L’intérêt soulevé par cette controverse ne réside pas dans l’appréciation des objets historiques impliqués, mais plutôt du côté des communautés qui portent, tel un étendard, la toponymie qui les représente, qui perpétue une mémoire collective. Ainsi, nulle objection n’a surgi lorsque la rue Saint-Amable de Québec fut renommée rue Jacques-Parizeau en octobre 2016 puisqu’aucune communauté ne fut heurtée de cette disparition toponymique[74].

Conclusion

Lorsque confrontées à une invasion figurée de son espace mémoriel, les différentes communautés partageant un même territoire peuvent se braquer, démontrant que l’espace public contient sa part de symboles susceptibles d’embraser les porteurs de représentations divergentes. L’élément déclencheur est contingent du climat social et des sensibilités en vigueur au sein d’une communauté donnée. L’instrumentalisation du passé s’exécute selon des visées sociopolitiques par des acteurs en position d’autorité ou agissants au sein d’un mouvement citoyen. L’absence de centralisation des demandes, le monopole décisionnel exercé par les élus et les limites administratives imposées aux différents organismes toponymiques tendent à démontrer le caractère éminemment politique des décisions.
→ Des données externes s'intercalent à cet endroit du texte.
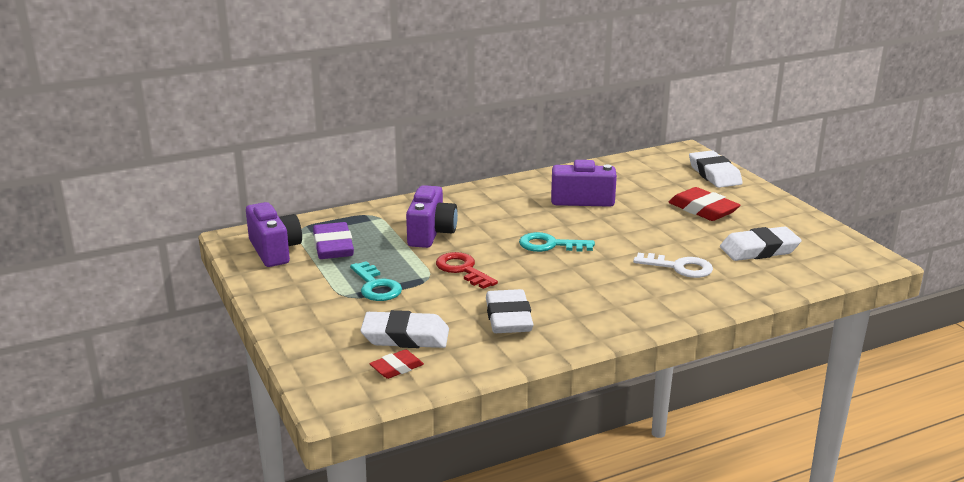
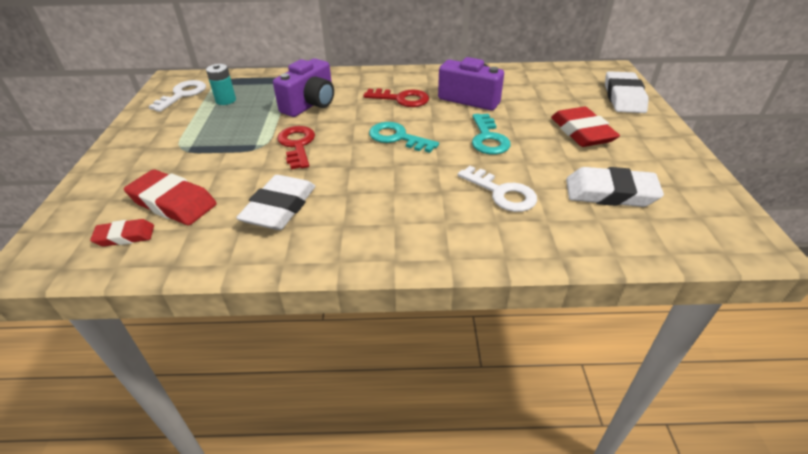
camera: 25 degrees right, 15 degrees up
purple camera [246,202,302,267] -> white key [149,80,206,112]
purple eraser [313,222,354,259] -> turquoise battery [206,64,236,105]
turquoise key [350,261,402,301] -> turquoise key moved to [472,114,511,155]
white eraser [360,310,449,348] -> red eraser [124,169,217,225]
none -> red key [363,88,429,107]

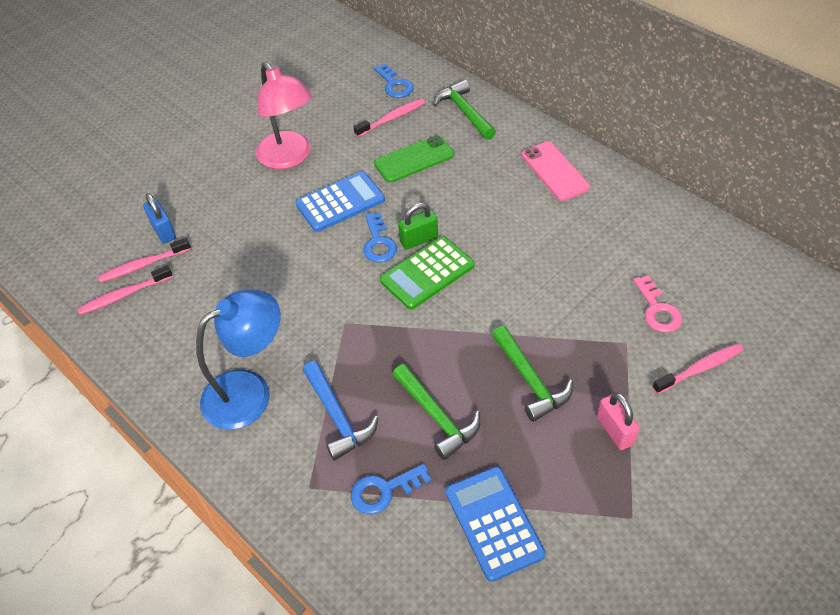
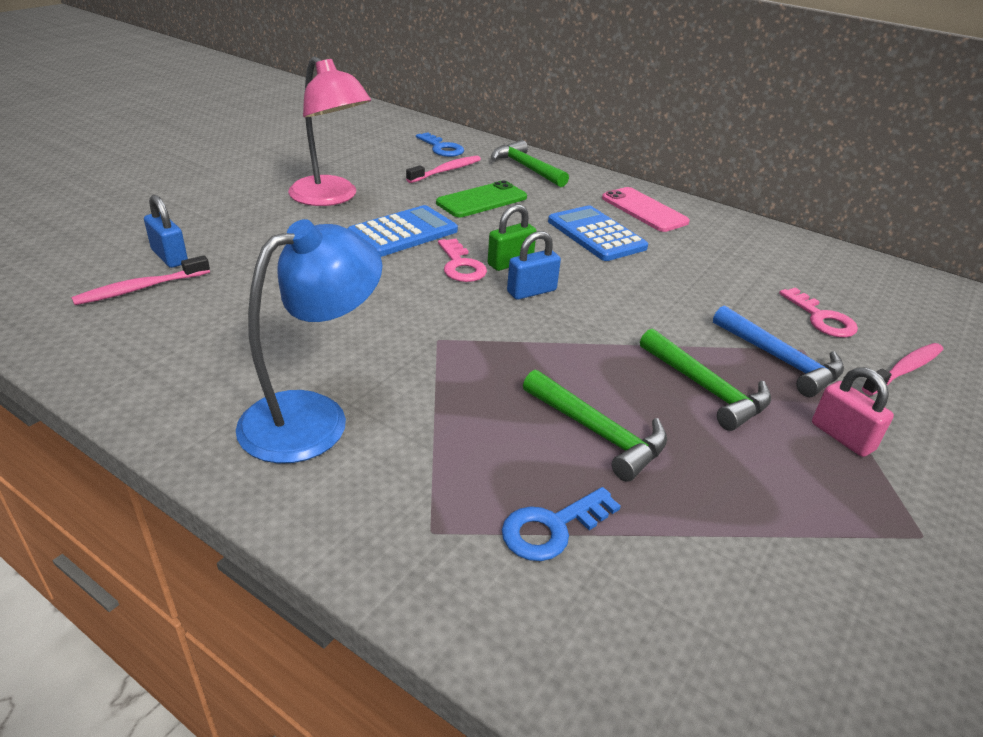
camera: 15 degrees left, 15 degrees down
pink toothbrush [77,265,173,315] -> none
blue hammer [303,361,379,460] -> blue hammer moved to [713,305,844,397]
blue key [363,212,397,263] -> pink key [438,239,487,282]
green calculator [380,236,475,310] -> blue padlock [507,231,561,300]
blue calculator [446,466,546,582] -> blue calculator moved to [548,205,648,261]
Cette étude ratisse large et offre de nombreuses pistes à explorer. À titre d’exemple, notons que ces polémiques sont survenues dans la métropole québécoise. Est-ce dû à une vision montréalocentriste des médias québécois ? Ces querelles sont-elles possiblement liées aux luttes de reconnaissance des diverses communautés cohabitant à Montréal ? La discipline historique devrait être en mesure d’éclairer le débat public non seulement sur l’objet historique, mais sur la conjoncture ayant mené les autorités à nommer ou renommer, soit au-delà de la simple description biographique. Bien qu’il s’agisse d’un acte politique, l’historien se doit de prendre part aux débats afin de « [d] étruire les histoires fausses, démonter les sens imposteurs[75] ». L’analyse de ces controverses en fonction des représentations véhiculées par la toponymie démontre l’intérêt de plus amples recherches, particulièrement pour les historiens.